Hinton’s insights have helped me to think more clearly about what it means to be a naturalist, though that is not his intent. Hinton is concerned with “contact” in the Thoreauvian sense, the primacy of the immediate, the re-wilding of consciousness, the “stuff and life of poetry,” informed by both American experimental poetry and by primal and ancient Chinese understandings of reality. I believe there is something to his claims, though the methods of our naturalist school and our school of thought do not draw heavily on these poetic and philosophical traditions.
Rather, we believe that “re-wilding” grows in immersive and contemplative walking, deep attention and mindfulness, and close observation. We read and write poetry and creative essays, make art and photography, use binoculars and hand lenses and also believe in the power of the naked eye and bare skin. If deep contact with nature and the re-wilding of consciousness is the primal stuff of life and poetry as Hinton (rightly) argues, then it should be discoverable through a growing openness to nature wherever we find a measure of wildness and through the free expression of human creativity. We have found that it is.

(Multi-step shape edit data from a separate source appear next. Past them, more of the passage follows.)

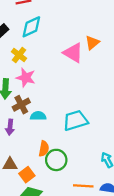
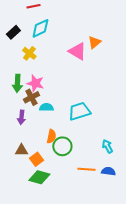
pink star: (26, 78) -> (35, 83), moved

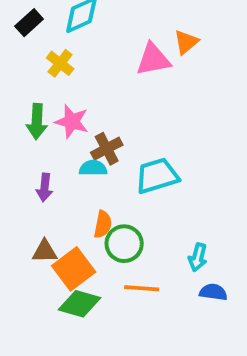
pink triangle: (77, 51) -> (153, 59), turned -42
brown cross: (31, 97) -> (107, 149), moved
cyan arrow: (107, 146) -> (198, 257), moved, turned -136
orange square: (36, 159) -> (74, 269), size x1.5
orange line: (86, 169) -> (142, 288), moved

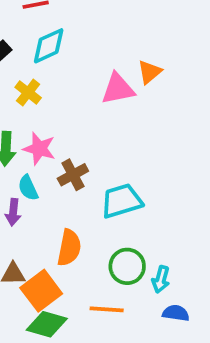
cyan semicircle: (93, 168) -> (28, 188), moved, turned -115
orange semicircle: (103, 224) -> (69, 248), size x1.4
green circle: (124, 244) -> (127, 266), moved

In these russet days, we contemplate the feel of smooth salamander skin in the rain and the slick scales of squirmy snakes on a sunny afternoon, the gooey copulations of forest snails, the loopy lines of migrating hawks and the daggers of crows on a midday sky, the rustles of deer mice under oak leaves and the crunchy smell of prairie grass just now ripened by October. We consider the weight of a saw-whet owl waiting to be banded and the potency of hickory nuts. (We don’t often speak of Thoreau’s contact! except, perhaps, when we walk through a patch of stickseed or a swarm of late-season mosquitos.) We appreciate cold coffee back at the car and the bag of apples someone thought to bring. Are the juncos early this year and the flickers late in leaving? Have we ever seen chorus frogs so close to November?

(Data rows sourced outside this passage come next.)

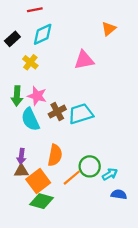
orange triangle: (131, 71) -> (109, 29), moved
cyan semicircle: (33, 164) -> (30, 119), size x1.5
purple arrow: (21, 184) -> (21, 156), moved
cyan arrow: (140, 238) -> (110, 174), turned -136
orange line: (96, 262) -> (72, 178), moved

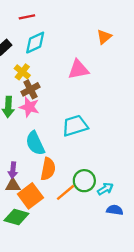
brown cross: (57, 112) -> (30, 89), moved
cyan semicircle: (30, 119) -> (35, 143), moved
green diamond: (42, 201) -> (16, 217), moved

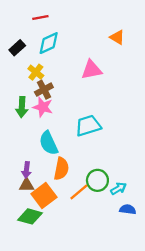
orange triangle: (104, 37) -> (117, 37), turned -49

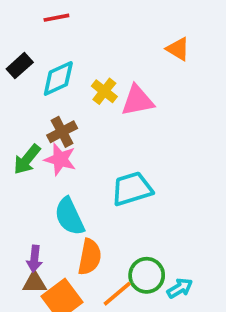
cyan diamond: (49, 43) -> (58, 78), moved
yellow cross: (36, 72) -> (104, 91), moved
green arrow: (22, 107) -> (27, 159), turned 36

We return from rugged saunters, muddy boots and wet knees and charms of burs, with tales of caught-and-released frogs and fragments of poems that might settle in a notebook or at the bottom of a pond. Sometimes our contact with the generative tissue of the cosmos is Ktaadn-like, but mostly it’s just sticky. That’s where poetry comes in. We know by way of sore feet and slimy hands that the thusness of wildness is found not so much on spiritual mountains or in literary tradition, but in the hills and ravines we so often walk and the wild verse we compose along the way.